**WHAT THE TASK REQUIRES:**
Change "minimum" to "lowest" throughout the items below and write them out again with nothing else altered, omitting the pictures.

☆ ☆ ☆ ☆ ☆

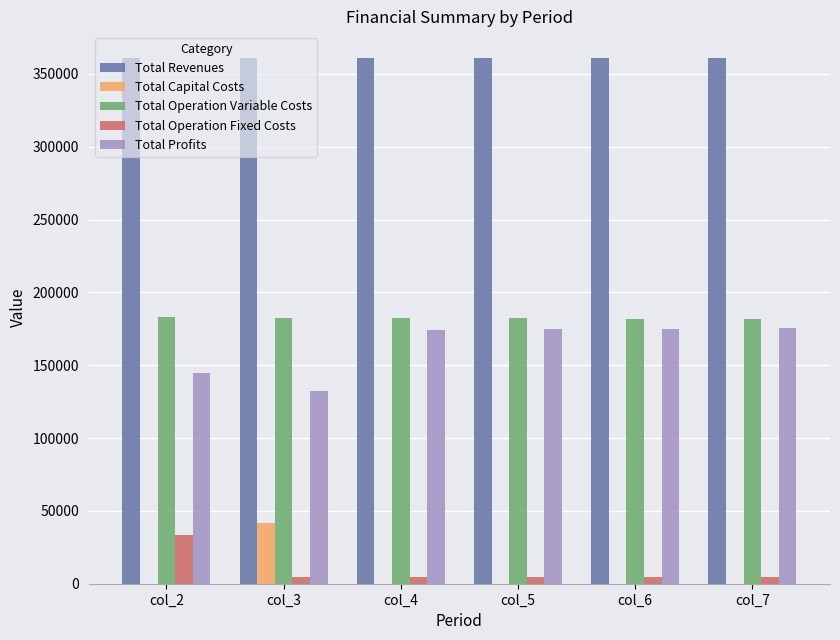

At which label does Total Capital Costs reach its peak?

col_3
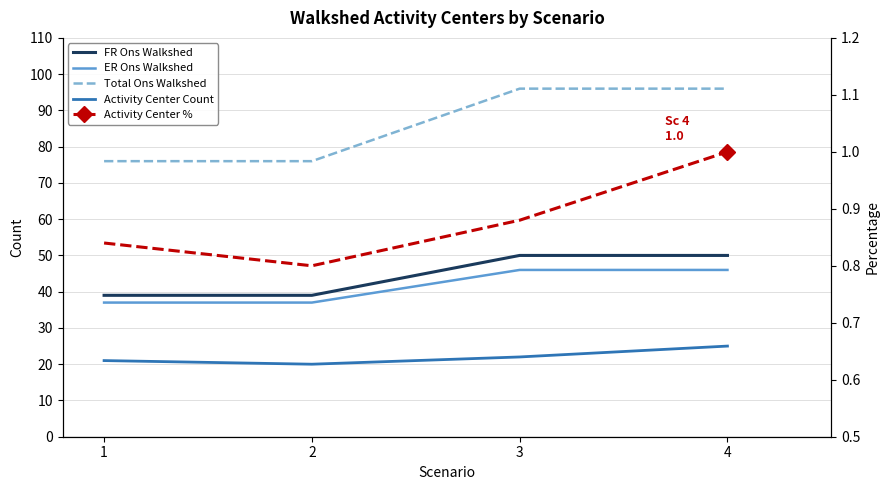

What is the minimum value for Activity Center Count?

20.0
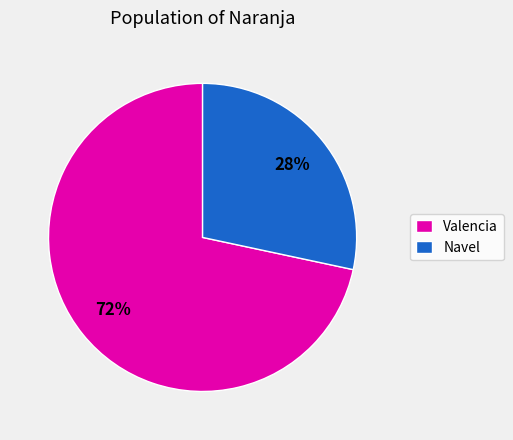

What is the ratio of the value at Navel to the value at Valencia?

0.4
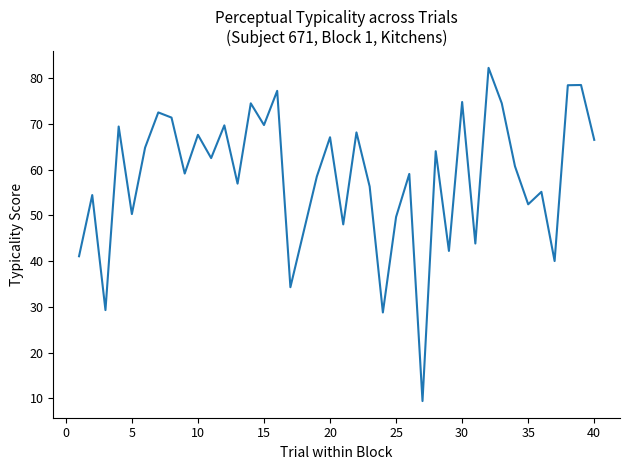

What is the difference between the maximum and minimum values?

72.9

☆ ☆ ☆ ☆ ☆

**TASK ANSWER:**
At which label does Total Capital Costs reach its peak?

col_3

What is the lowest value for Activity Center Count?

20.0

What is the ratio of the value at Navel to the value at Valencia?

0.4

What is the difference between the maximum and lowest values?

72.9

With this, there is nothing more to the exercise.